The high-level delegation was led by the Pro-Chancellor and Chairman of the Council, Professor Don Baridam and  the Vice-Chancellor, Professor Chinedu Mmom.

In his address, Administrator Ibas warmly congratulated the pioneer council and management on their appointments, describing their task as both a recognition of individual accomplishment and a historic call to duty.

“This is not just a recognition of your personal achievements but also a call to history to shape an institution that will have a profound impact on Rivers State, the Niger Delta, and indeed our country,” he stated.

The Administrator commended President Bola Ahmed Tinubu for the establishment of the specialized university in Ogoniland, describing the initiative as “timely and strategic.”

He emphasized that the university’s presence offers a critical opportunity to drive research, innovation, and community-focused solutions to the region’s pressing environmental and developmental challenges.

He further noted that the university’s core focus aligns perfectly with the priorities of his administration.“We consider this university not merely as another institution of higher learning but as a strategic partner in our collective effort to rebuild Rivers State under the ongoing state of emergency and beyond,” he affirmed.

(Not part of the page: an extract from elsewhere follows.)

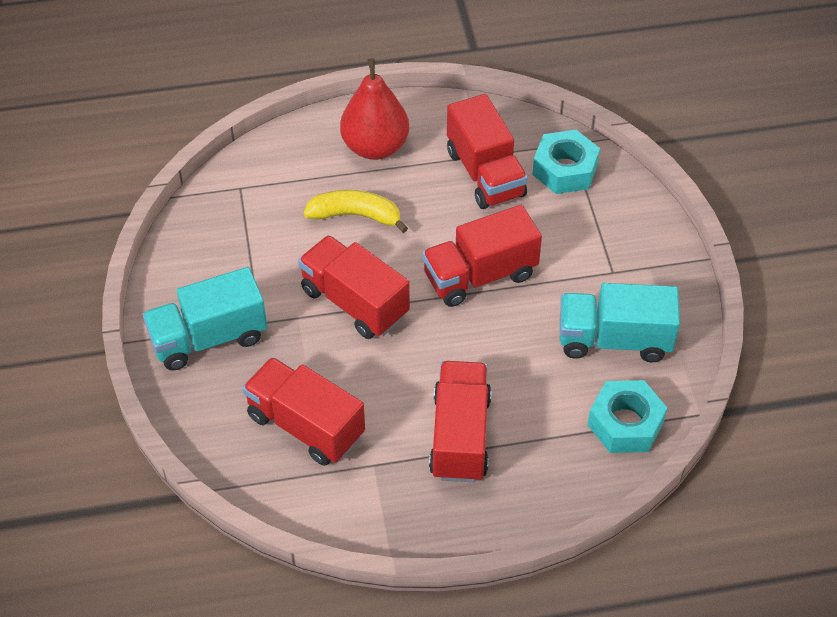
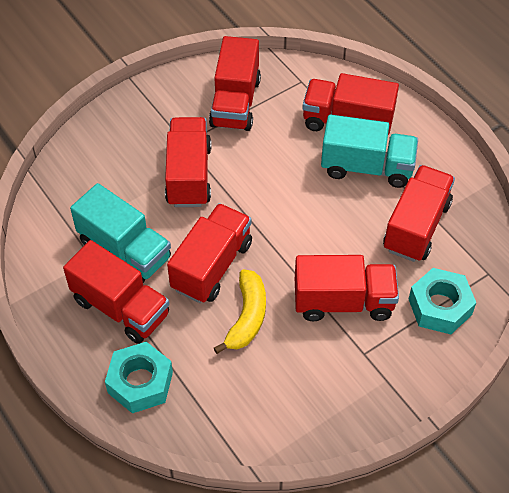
red pear: [340,58,409,160] = 1 -> none = 0
red truck: [242,357,365,466] [298,235,410,339] [422,205,542,307] [429,361,492,482] [447,94,528,209] = 5 -> [63,240,169,344] [165,117,212,207] [167,203,252,303] [209,36,261,131] [295,255,399,321] [302,73,399,135] [383,165,455,262] = 7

Responding to specific requests presented by the delegation, Administrator Ibas assured the university of immediate support in critical areas essential for the its commencement.

These include the provision of operational vehicles, key facilities, and the completion of the access road to the campus, adding that other vital needs, such as perimeter fencing, refuse disposal, and the issuance of a Certificate of Occupancy, would be addressed within the framework of the state’s broader infrastructure and support programmes.

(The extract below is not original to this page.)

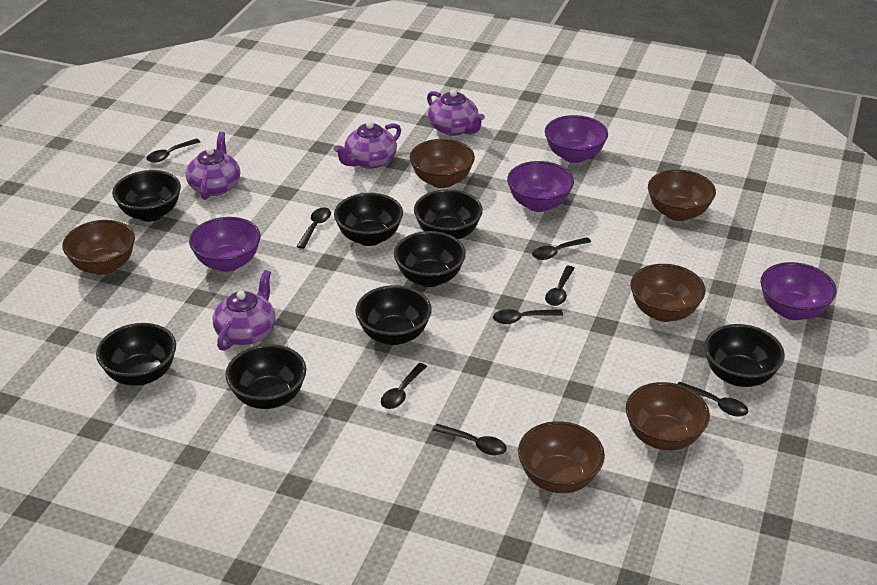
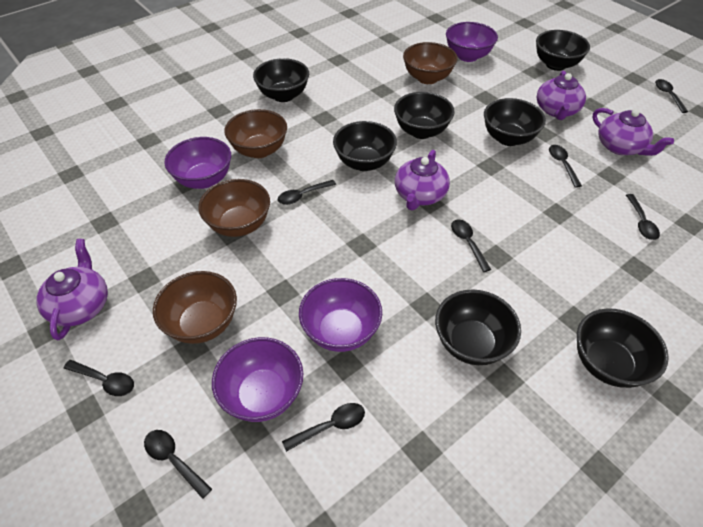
black bowl: [96,323,176,386] [112,170,181,222] [225,344,306,409] [334,193,403,246] [355,285,432,345] [394,231,466,287] [414,189,483,239] [704,324,785,387] = 8 -> [253,58,309,102] [333,121,397,171] [394,92,455,139] [435,290,521,365] [484,98,546,146] [536,30,590,71] [577,308,669,388] = 7
brown bowl: [62,220,135,275] [410,139,475,188] [518,421,605,493] [626,382,710,450] [630,264,706,322] [648,169,716,221] = 6 -> [153,271,237,344] [198,179,270,237] [225,109,287,158] [403,42,457,84] = 4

To ensure swift action, the Administrator directed the Secretary to the State Government (SSG) to work closely with the university’s Governing Council to prioritize the sequence of requests, particularly those tied to the commencement of academic activities in September 2025.

“Let me assure you that Rivers State Government will stand as a dependable partner to the Federal University of Environment and Technology. We see this university as part of our long-term investment in knowledge, innovation, and the future of our youths,” he emphasized.

In his remarks, the Pro-Chancellor and Chairman of the Governing Council, Professor Don Baridam, reaffirmed the university’s commitment to academic excellence, innovation, and community development.

He disclosed that the Federal Government has directed the institution to formally commence its academic session in September 2025, adding that preparations are in full swing to ensure a smooth take-off with adequate infrastructure and resources in place.

“Today’s meeting marks the beginning of a strategic partnership between the Rivers State Government and FUET, envisioned to establish the university as a premier hub for research, innovation, and sustainable development in the Niger Delta”, he said.